Много часов спустя Лэнгли отыскал меня за роялем.
— Она помогла тебе перейти улицу? — спросил он.
— Да — и на
— С тобой все в порядке? Не похоже на тебя не разобраться в уличном движении.
— Стало непросто с тех самых пор, как на Пятой авеню ввели одностороннее движение, — сказал я. — Звуки более давящие, более насыщенные, а перерывов меньше, просто мне надо к этому привыкнуть.
— Совсем на тебя не похоже, — проговорил мой брат и вышел из комнаты.
Естественно, я не в силах был скрыть свои нелады со слухом от Лэнгли: он почти сразу же распознал это. Я ничего не говорил, не жаловался и даже не заикался об этом — и он тоже. Это просто стало невысказанным пониманием, темой, слишком болезненной, чтобы об этом говорить. Если бы Лэнгли от природы было дано заботиться о подобных вещах, это бы никак не проявлялось в его сумасбродных медицинских манипуляциях. Я был слеп так давно, что его апельсиновый режим и его теория восстановления палочек и колбочек при приеме витаминов и тактильных упражнениях… что ж, все это было продиктовано его ищущей самовыражения натурой, и сейчас мне кажется, а не придавал ли он этому значения не больше, чем какому-нибудь действию из разряда «а! хуже не будет», или все-таки в этом было больше проявления любви к брату, чем в какой бы то ни было уверенности, что выйдет какая-то польза. Однако, возможно, я неверно судил о нем. Когда я стал терять слух, брат, разумеется, не предложил обратиться к врачу, а я был уверен, что это все равно бесполезно, принесло бы пользы не больше, чем визит к офтальмологу много лет тому назад. У меня были собственные медицинские теории, наверное, сказывалась наследственность врача, но я был убежден, что мои глаза и уши состоят в некой глубинной нервной близости, являются подобными составляющими системы органов чувств, в которой одно связано с другим, а потому знал: то, что судьбой предназначено моему зрению, в точности уготовано и моему слуху. Не чувствуя никаких противоречий, я к тому же убедил себя, что утрата слуха стабилизируется задолго до того, как он утратится совсем. Я решительно настроился хранить надежду и бодрость и в таком настроении ожидал возвращения Жаклин Ру. Я оттачивал исполнение произведений, получавшихся у меня лучше всего, со смутной мыслью, что придет день, и мне удастся сыграть это для нее. Лэнгли потихоньку изучал книги из отцовой медицинской библиотеки (по всей видимости, во многом устаревшие, судя по их возрасту), но однажды все-таки подержал какой-то небольшой металлический предмет у моей головы, сразу за ухом, чтобы проверить мою реакцию, и спросил, есть ли какая-нибудь разница: сначала прижал металл к кости за ухом, потом отпустил, а потом снова прижал. Я сказал «нет» — и то был конец этого простейшего опыта.
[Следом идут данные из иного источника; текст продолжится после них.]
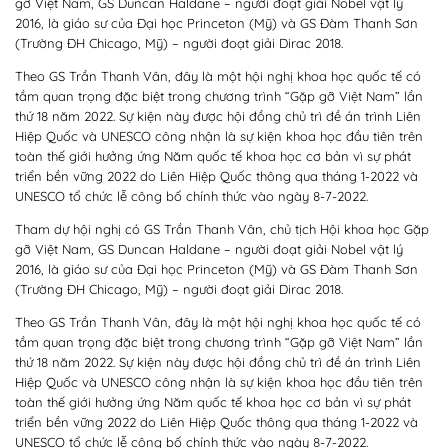
gỡ Việt Nam, GS Duncan Haldane – người đoạt giải Nobel vật lý
2016, là giáo sư của Đại học Princeton (Mỹ) và GS Đàm Thanh Sơn
(Trường ĐH Chicago, Mỹ) – người đoạt giải Dirac 2018.
Theo GS Trần Thanh Vân, đây là một hội nghị khoa học quốc tế có
tầm quan trọng đặc biệt trong chương trình “Gặp gỡ Việt Nam” lần
thứ 18 năm 2022. Sự kiện này được hội đồng chủ trì đề án trình Liên
Hiệp Quốc và UNESCO công nhận là sự kiện khoa học đầu tiên trên
toàn thế giới hưởng ứng Năm quốc tế khoa học cơ bản vì sự phát
triển bền vững 2022 do Liên Hiệp Quốc thông qua tháng 1-2022 và
UNESCO tổ chức lễ công bố chính thức vào ngày 8-7-2022.
Tham dự hội nghị có GS Trần Thanh Vân, chủ tịch Hội khoa học Gặp
gỡ Việt Nam, GS Duncan Haldane – người đoạt giải Nobel vật lý
2016, là giáo sư của Đại học Princeton (Mỹ) và GS Đàm Thanh Sơn
(Trường ĐH Chicago, Mỹ) – người đoạt giải Dirac 2018.
Theo GS Trần Thanh Vân, đây là một hội nghị khoa học quốc tế có
tầm quan trọng đặc biệt trong chương trình “Gặp gỡ Việt Nam” lần
thứ 18 năm 2022. Sự kiện này được hội đồng chủ trì đề án trình Liên
Hiệp Quốc và UNESCO công nhận là sự kiện khoa học đầu tiên trên
toàn thế giới hưởng ứng Năm quốc tế khoa học cơ bản vì sự phát
triển bền vững 2022 do Liên Hiệp Quốc thông qua tháng 1-2022 và
UNESCO tổ chức lễ công bố chính thức vào ngày 8-7-2022.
Когда прошли месяцы, а никаких вестей от Жаклин Ру все не приходило, я начал думать о ней как об экзотическом происшествии, в том же смысле, в каком наблюдавшие за птицами, с которыми в былые годы я беседовал в парке, объяснили мне, что птиц, обнаруженных вне их обычного ареала обитания (тропических, например, которые оказываются, скажем, на пляже Северной Америки), называют «случайками». Так что Жаклин Ру была французской случайкой, которую угораздило приземлиться на тротуаре возле нашего дома, дав редкую, всего на один раз, возможность полюбоваться собой.
Я не мог отделаться от разочарования. Раз за разом воспроизводил я наш разговор в парке в тот день и ломал голову, а ну как она каким-то хитроумным профессиональным писательским способом провела меня, и я предстану в ее французской газете полнейшим идиотом. Наверное, признательность, что ко мне отнеслись как к нормальному человеку, была столь велика, что я был слишком уж очарован ею. Время шло, и мы с Лэнгли все больше втягивались в войну, которая велась против нас, считай, почти всеми, и она, Жаклин, стала мысленно представляться мне ветреницей, полной взбалмошных иноземных идей, которой не было места в нашем охваченном сражениями мире. Волосы я подстригал (и не раз), новый наряд (костюм) купил в ожидании ее возвращения, но и то и другое стало для меня уже отыгранными фантазиями. Как трогательно: я посмел подумать, что есть хоть какая-то возможность в моей инвалидной жизни для нормальных человеческих отношений вне особняка Кольеров.